Examples of infinite groups such that all their respective elements are of finite order.

Solution 1:

Here is one. Let $(\mathbb{Q},+)$ denote the groups of rational numbers under addition, and consider it's subgroup $(\mathbb{Z},+)$ of integers. Then any element from the group $\mathbb{Q}/\mathbb{Z}$ has elements of the form $\frac{p}{q} + \mathbb{Z}$ which is of order at-most $q$. Hence it's of finite order.

• Group of all roots of unity in $\mathbb{C}^{\times}.$

Here is a link from MathOverflow which might prove helpful.

• https://mathoverflow.net/questions/57493/is-there-an-infinite-group-whose-elements-all-have-finite-order

Solution 2:

$G=(\Bbb Z/2\Bbb Z)^\omega$, or indeed $H^\omega$ for any finite group $H$.

Let $H$ be a finite group, and let $G=H^\omega$, the set of infinite sequences of element of $H$ with multiplication defined componentwise. If the order of $H$ is $n$, then clearly $g^n=1_G$ for each $g\in G$.

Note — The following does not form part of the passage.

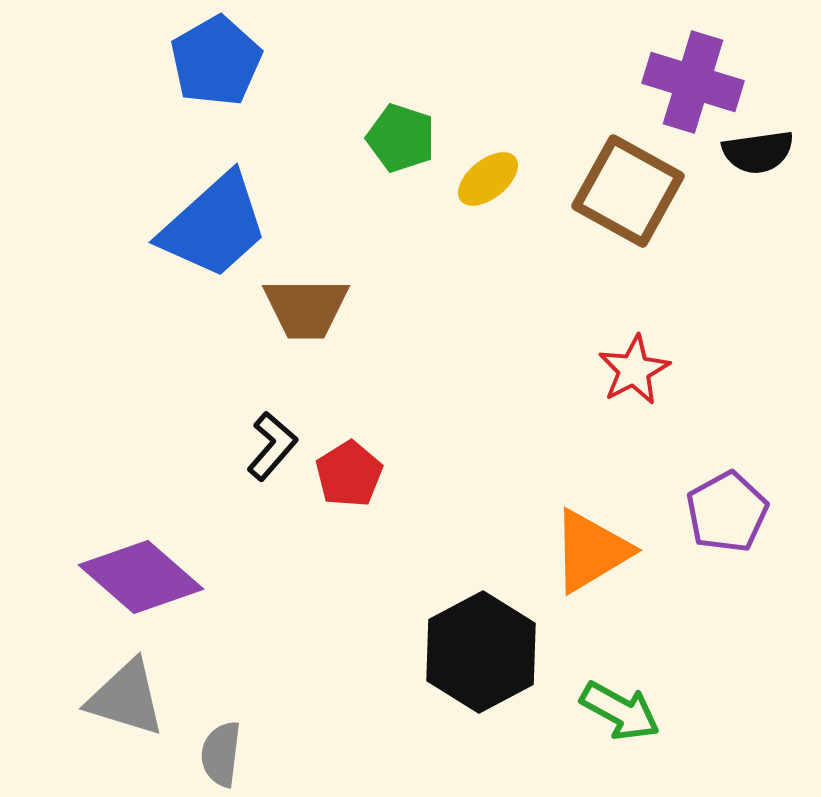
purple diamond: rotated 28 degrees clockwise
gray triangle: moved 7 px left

Added: For a more interesting example, let $G_n=\Bbb Z/n\Bbb Z$ for $n\in\Bbb Z^+$, and let $G$ be the direct sum of the $G_n$’s. In other words, $G$ is the set of sequences $$\langle m_k:k\in\Bbb Z^+\rangle\in\prod_{k\in\Bbb Z^+}G_k$$ such that only finitely many $m_k$ are non-zero. Then $G$ is infinite, all of its elements have finite order, and for each $n\in\Bbb Z^+$ $G$ has an element of order $n$.

Solution 3:

Let $\mathcal{P}(X)$ be the power set of a infinite set $X$. Consider the operation of symmetric difference, $\triangle$, on $\mathcal{P}(X)$.

Then, for all $A,B \in \mathcal{P}(X)$ we have that $A\triangle B=(A\setminus B)\cup(B\setminus A)$. It can be seen that $(\mathcal{P}(X),\triangle)$ is a commutative group with every element having order two. Hence, every element has finite order but the group is infinite.